Nesta segunda-feira, ao meio-dia, ele fechava detalhes de um decreto de emergência que servirá como alternativa para a busca por recursos federais. Enquanto as autoridades atuam no bunker montado no centro da cidade, junto ao ginásio poliesportivo convertido em abrigo, as famílias se viravam nos bairros atingidos.
No Santa Isabel, o desempregado Michel Pereira de Mores, 27 anos, manuseava um pé de cabra na manhã desta segunda-feira para desmanchar o que restou da sua humilde casa de madeira. A moradia era elevada em relação ao solo em cerca de 40 centímetros, escorada por colunas de pedra. A brutalidade do vento fez a casa voar mais de um metro para a frente.
– Deu para sentir a casa em movimento e as coisas caindo em cima de nós – conta Moraes, que vive com a esposa e dois filhos. Todos eles estão provisoriamente na casa de um familiar. Ele acredita que, ao final do desmanche, pouca coisa poderá ser reaproveitada. – Não tenho dinheiro para reconstruir – lamenta.
Com a retomada em São Francisco de Paula, os materiais de construção passam a ser itens cada vez mais importantes. Famílias pobres perderam tudo e, agora, as doações de tábuas, tijolos e telhas serão fundamentais. A prefeitura está cadastrando pessoas que tiveram casas danificadas para, depois, fazer a entrega de insumos para as reedificações. Itens de higiene e alimentos também são bem-vindos, mas as doações de roupas não são mais necessárias.

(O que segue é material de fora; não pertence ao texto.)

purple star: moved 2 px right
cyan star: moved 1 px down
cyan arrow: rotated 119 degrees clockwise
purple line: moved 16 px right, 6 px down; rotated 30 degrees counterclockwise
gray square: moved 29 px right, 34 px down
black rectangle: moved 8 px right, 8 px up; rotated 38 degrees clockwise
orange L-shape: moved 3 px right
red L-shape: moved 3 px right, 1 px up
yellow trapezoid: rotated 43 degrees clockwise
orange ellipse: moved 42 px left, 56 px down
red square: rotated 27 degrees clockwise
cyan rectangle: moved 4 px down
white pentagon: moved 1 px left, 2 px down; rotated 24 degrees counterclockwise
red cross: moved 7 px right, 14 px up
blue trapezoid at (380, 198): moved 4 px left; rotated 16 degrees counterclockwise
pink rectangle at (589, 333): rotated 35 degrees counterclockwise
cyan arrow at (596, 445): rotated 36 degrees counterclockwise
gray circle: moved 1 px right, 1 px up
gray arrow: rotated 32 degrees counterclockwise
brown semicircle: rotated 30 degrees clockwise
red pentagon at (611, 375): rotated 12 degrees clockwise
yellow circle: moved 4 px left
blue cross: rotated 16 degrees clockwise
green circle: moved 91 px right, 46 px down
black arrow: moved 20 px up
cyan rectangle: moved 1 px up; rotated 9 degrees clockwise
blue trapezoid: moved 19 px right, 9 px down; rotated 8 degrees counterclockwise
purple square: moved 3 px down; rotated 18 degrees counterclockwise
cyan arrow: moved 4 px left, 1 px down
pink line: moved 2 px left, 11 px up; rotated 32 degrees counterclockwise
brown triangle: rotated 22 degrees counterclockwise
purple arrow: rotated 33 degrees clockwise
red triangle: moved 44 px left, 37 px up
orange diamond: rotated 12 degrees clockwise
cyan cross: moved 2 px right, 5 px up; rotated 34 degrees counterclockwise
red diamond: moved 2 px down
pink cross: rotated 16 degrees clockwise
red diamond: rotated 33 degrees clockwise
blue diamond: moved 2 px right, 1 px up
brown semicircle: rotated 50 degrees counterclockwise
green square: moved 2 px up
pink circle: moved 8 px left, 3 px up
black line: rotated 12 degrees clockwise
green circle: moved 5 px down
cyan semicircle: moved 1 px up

No fundo do bairro Santa Isabel, em uma área com menos habitações e mais próxima do campo aberto, cerca de 30 pinheiros e araucárias tiveram as copas arrancadas. Os troncos quebraram ao meio. Um colchão parou no alto de uma árvore que resistiu e, logo atrás, uma das únicas paredes que restaram de uma casa de alvenaria expõe uma pintura do Homem Aranha, revelando o que já foi o quarto de um menino hoje desabrigado.
Douglas Schwaab Padilha, 10 anos, estava escorado na grade da casa do vizinho olhando fixamente para a residência da sua família. A parte frontal da casa de madeira azul caiu por inteiro, deixando os cômodos à vista. As paredes que sobraram estão inclinadas e o telhado não existe mais. Eles conseguiram salvar móveis e eletrodomésticos. Nos entulhos, apenas pertences esquecidos como um vidro de cebola em conserva e um quadro com a inscrição "Nesta casa reina a vontade de Deus". No antigo quarto de Douglas, ficou somente um adesivo fixado na janela: "São Chico é Grêmio". O pai de Douglas já estava trabalhando na roça na manhã desta segunda-feira, enquanto a mãe, que sofreu um ferimento na cabeça, descansava na casa de um parente.
– Estamos felizes porque muita gente está trabalhando. No domingo, depois das 22h, tinha gente aqui entregando água e quentinha. Estamos sendo bem atendidos – conta Geraldo Ribeiro, 72 anos, o vizinho que estava ali para dar apoio ao menino Douglas.
Do pátio de Ribeiro, podem ser avistadas duas casas próximas e a Igreja Sagrado Coração de Jesus, das quais não sobrou nada. Na via principal do Santa Isabel, a Rua Benjamin Constant, é intenso o trabalho de substituição de postes e troca de fiação da rede elétrica. Tratores e caminhões da prefeitura recolhem entulhos. Galhos e toras de árvores são levados a um local para serem reaproveitados, enquanto os entulhos sem chance de reutilização são carregados a outro destino. Há muito lixo nas ruas para ser removido.
– Em 2003, tivemos um caso semelhante que demoliu tudo. Mas agora foi mais forte. Estamos com dificuldade porque não consigo acessar as ruas mais estreitas – disse Veni de Brito, 59 anos, do alto de um trator do município.